Hitit döneminden günümüze kadar uzanan çok sayıda objeyi barındıran müze, hem doğal yapısı hem de taşıdığı anlamla dikkat çekiyor.
Müze binası oluşturuldu
1994 yılında evinin bahçesinde topladığı tarihi objeleri sergileyerek açık hava müzesi oluşturan Arif Baş, 2012 yılında hayatını kaybetmesinin ardından ardında zengin bir kültürel miras bıraktı. Babasının hatırasını yaşatmak isteyen oğlu Oğuz Baş, bu değerli objeleri korumak ve gelecek nesillere aktarmak amacıyla evlerinin önündeki geniş alana taş ve ahşaptan oluşan bir müze binası yaptırdı. Müzenin bahçesinde ise Arif Baş’ın yaşam felsefesi ve eserlerini tanıtan bir anıt yer alıyor.
Müzede, Hitit ve Roma dönemine ait değirmen taşı, kilise taşı, el matbaası, körüklü fotoğraf makinesi, kalaycı körüğü, su değirmeni gibi birçok tarihi aletin yanı sıra günlük yaşamda kullanılmış eski ev eşyaları da sergileniyor. Objelerin hepsinin bir yaşanmışlığı olması, ziyaretçilerin ilgisini çekiyor ve müzeye ayrı bir değer katıyor.
Hatırayı yaşatmaya devam edeceğiz
Müzenin bakım ve sorumluluğunu üstlenen Arif Baş’ın yeğeni Özer Baş, özellikle üniversite öğrencilerine kapılarının açık olduğunu belirterek, “Tüm objelerin bir yaşanmışlığı var. Amcamın hatırasını yaşatmaya devam edeceğiz” ifadelerini kullandı.
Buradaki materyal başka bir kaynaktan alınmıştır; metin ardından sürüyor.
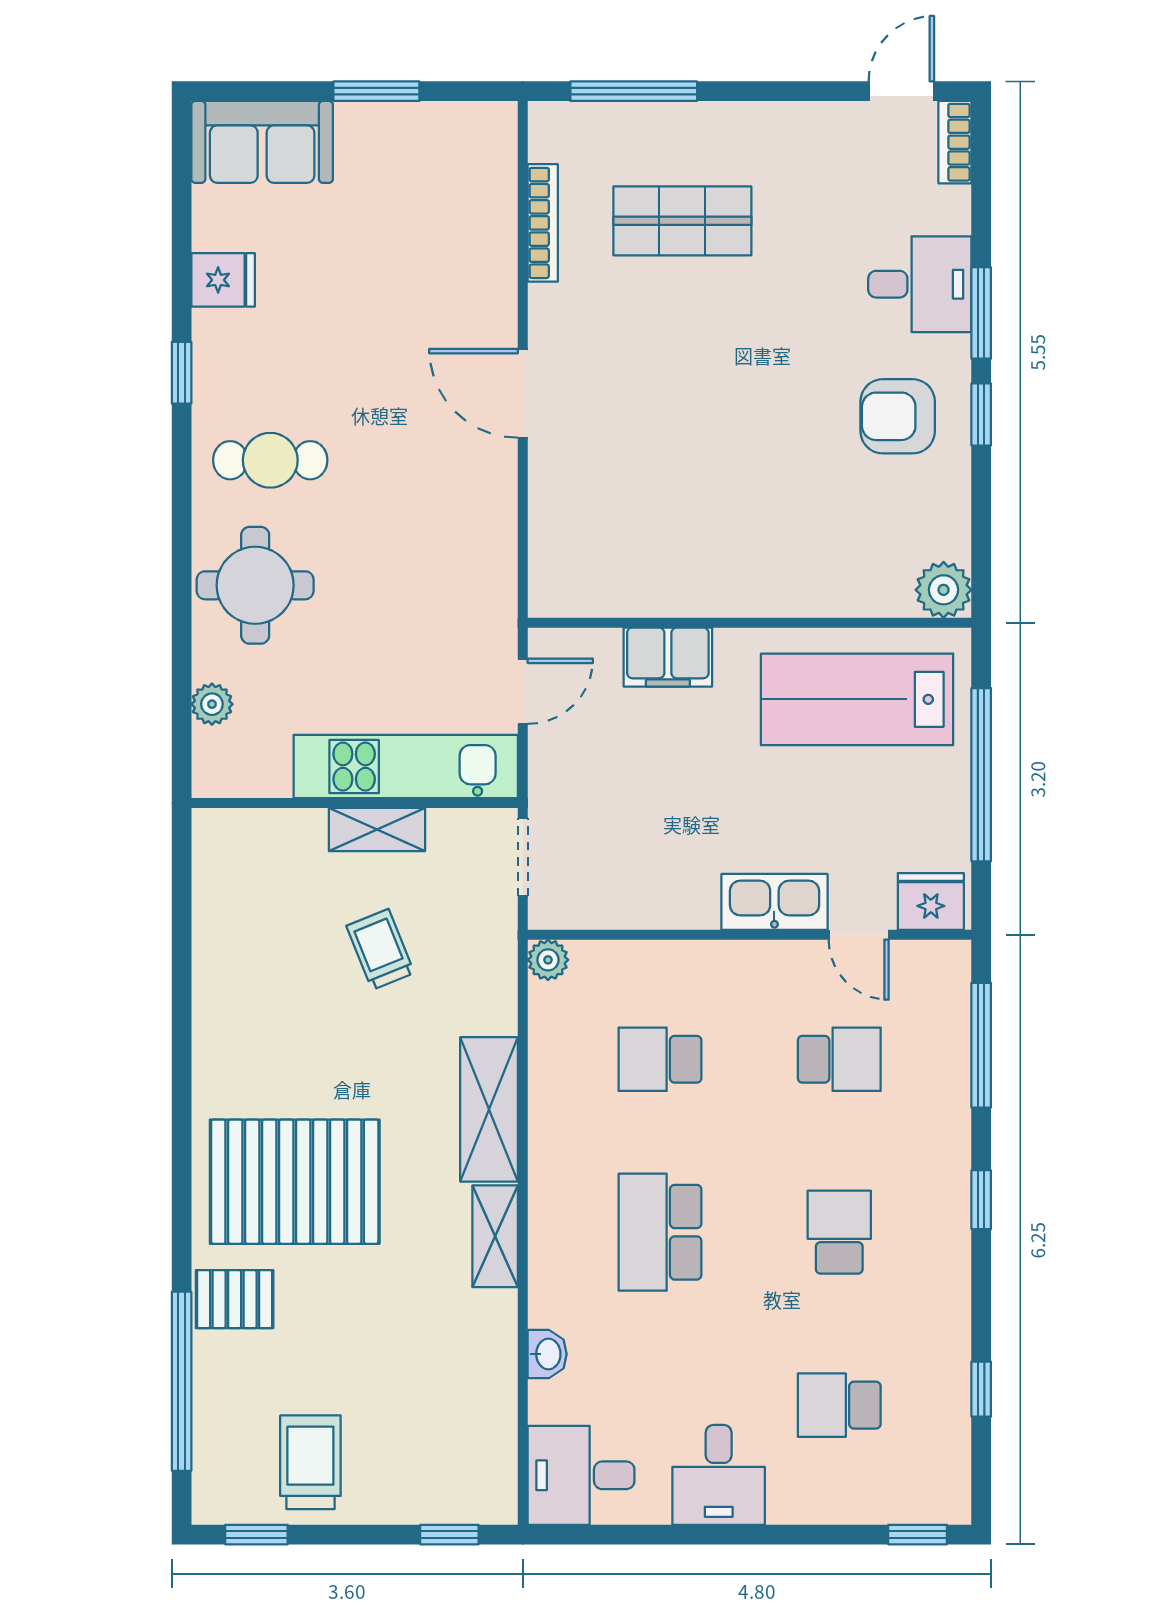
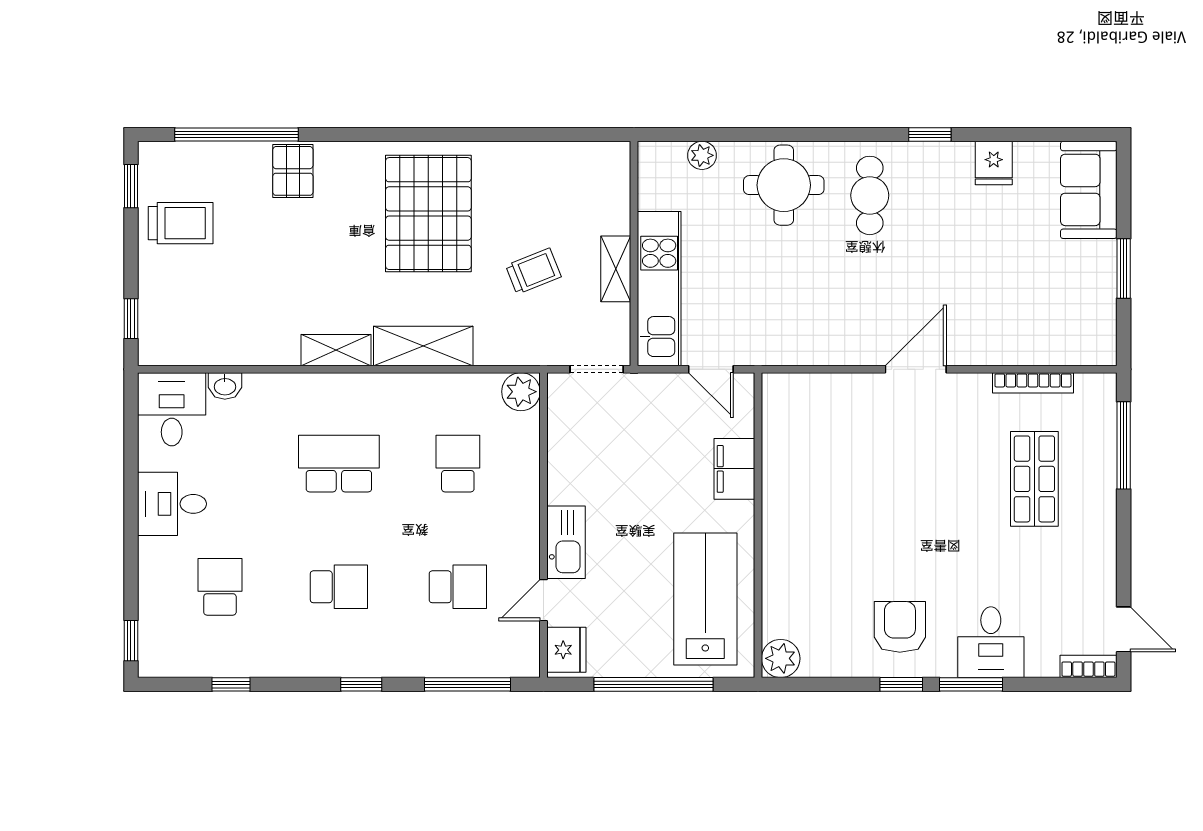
plant: (548, 960) -> (521, 392), width x1.38, depth x1.38
school desk: (839, 1059) -> (458, 587), turned -90
pallet: (295, 1182) -> (428, 214), moved
washbasin: (547, 1354) -> (225, 386), moved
Burdur Mehmet Akif Ersoy Üniversitesi Sosyal Hizmetler Bölümü öğrencisi Cansu Can, müze ziyareti sırasında tarih içinde bir yolculuk yaptığını hissederek duygularını hatıra defterine yazdığını belirtti. Gerontoloji bölümü öğrencisi Burak Alçınar ise, “Tarihi anlamda çok güzel bir yer. Burada en çok ilgimi çeken alet tırpan oldu, ben de daha önce kullanmıştım. Hepinizi buraya bekliyorum” dedi.
Bahadın Arif Hoca Müzesi, hem Yozgat’ın kültürel mirasına ışık tutmaya hem de ziyaretçilerine zengin bir tarihi deneyim sunmaya devam ediyor.